This case study aims to facilitate the development of competencies that reflect the role of the Specialist Cancer Nurse (SCN) in delivery of supportive care, including provision of information and education for people affected by osteosarcoma in adolescents and young adults (AYA).
Adolescents and young adults (AYA) are a discrete population with unique biological, emotional and social characteristics. A cancer diagnosis is a significant disruption to the major developmental changes that occur across these ages. Peak incidence of osteosarcoma occurs in the AYA group.8 The median age at diagnosis with osteosarcoma is 20 years.6
There are many points along the cancer journey when the SCN can improve outcomes for AYA affected by osteosarcoma. These include:
Section 1: Find the condition early
Symptoms of osteosarcoma may be confused with growing pains.6 Treatment delays of six months or more have been reported among AYA due to late presentation to health services and initial failure to recognise symptoms as indicative of cancer.9
Increasing the awareness of clues to early cancer diagnosis, in the context of normal AYA development within the health care community, may lead to further investigation and earlier referrals to specialist cancer services.2
Section 2: Have the best treatment and support during active treatment
AYA with cancer face unique issues associated with privacy, information sharing, sexuality, fertility, education, employment, peer and family relationships and body image.4, 10, 11
Age-appropriate clinical management strategies should be used to support AYA. Key aspects of care which should be addressed include:4
- maintaining continuity of care
- managing adherence issues
- use of complementary and alternative therapies
- ensuring appropriate boundaries between health professionals and AYA.

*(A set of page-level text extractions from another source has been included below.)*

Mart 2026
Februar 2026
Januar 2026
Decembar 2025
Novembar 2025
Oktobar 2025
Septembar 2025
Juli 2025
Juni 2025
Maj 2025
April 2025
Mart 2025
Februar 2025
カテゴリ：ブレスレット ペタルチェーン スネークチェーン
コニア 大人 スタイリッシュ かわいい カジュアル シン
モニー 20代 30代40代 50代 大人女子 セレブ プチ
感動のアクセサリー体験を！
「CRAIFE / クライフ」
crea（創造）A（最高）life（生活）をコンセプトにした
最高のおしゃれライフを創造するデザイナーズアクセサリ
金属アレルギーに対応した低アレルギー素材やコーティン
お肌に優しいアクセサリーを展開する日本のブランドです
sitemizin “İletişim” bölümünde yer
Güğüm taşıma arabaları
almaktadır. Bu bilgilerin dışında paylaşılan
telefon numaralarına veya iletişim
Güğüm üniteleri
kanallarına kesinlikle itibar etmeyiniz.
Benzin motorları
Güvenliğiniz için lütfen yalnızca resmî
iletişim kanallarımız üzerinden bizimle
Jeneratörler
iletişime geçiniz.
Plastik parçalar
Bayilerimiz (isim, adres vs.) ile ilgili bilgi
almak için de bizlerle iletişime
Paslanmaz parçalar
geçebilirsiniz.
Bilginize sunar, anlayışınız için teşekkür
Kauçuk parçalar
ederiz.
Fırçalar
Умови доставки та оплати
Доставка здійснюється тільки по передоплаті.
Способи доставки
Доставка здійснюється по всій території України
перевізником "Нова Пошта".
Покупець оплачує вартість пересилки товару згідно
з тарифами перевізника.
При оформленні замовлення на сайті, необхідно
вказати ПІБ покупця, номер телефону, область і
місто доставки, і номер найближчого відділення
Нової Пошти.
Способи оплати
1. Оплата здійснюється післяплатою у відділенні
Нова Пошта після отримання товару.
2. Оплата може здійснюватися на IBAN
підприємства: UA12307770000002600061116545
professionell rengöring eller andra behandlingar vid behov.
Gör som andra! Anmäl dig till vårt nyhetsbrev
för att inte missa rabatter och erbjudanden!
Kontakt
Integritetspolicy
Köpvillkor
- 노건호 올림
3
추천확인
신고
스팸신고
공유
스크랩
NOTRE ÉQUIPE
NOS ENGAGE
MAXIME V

Supportive measures for family and significant others are critical to minimise emotional impact and ensure a supportive environment for the AYA with cancer.
Therapeutic relationships with the SCN can facilitate AYA engagement in decision making and treatment.
Section 3: Have the best treatment and support between and after active treatment
AYA who have received treatment for cancer can experience a range of late effects.
AYA may face a transition between paediatric and adolescent services to mainstream adult services in the follow up phases of their cancer journey that can lead to gaps in care. It is important to maintain contact with the young person into survivorship.4
Section 4: Have the best care at the end of life
The transition for the AYA from curative to palliative care can be challenging for all involved.
Provision of age-appropriate palliative care services must focus on the needs and wishes of the young person, support for family and friends and support of health professionals caring for this group.
Early introduction of services is important so young people have the time to build a trusting relationship with palliative care teams, both hospital and community based.4 The SCN can facilitate open and honest exploration of issues, such as spirituality, meaning and personal goals, while providing optimal symptom control.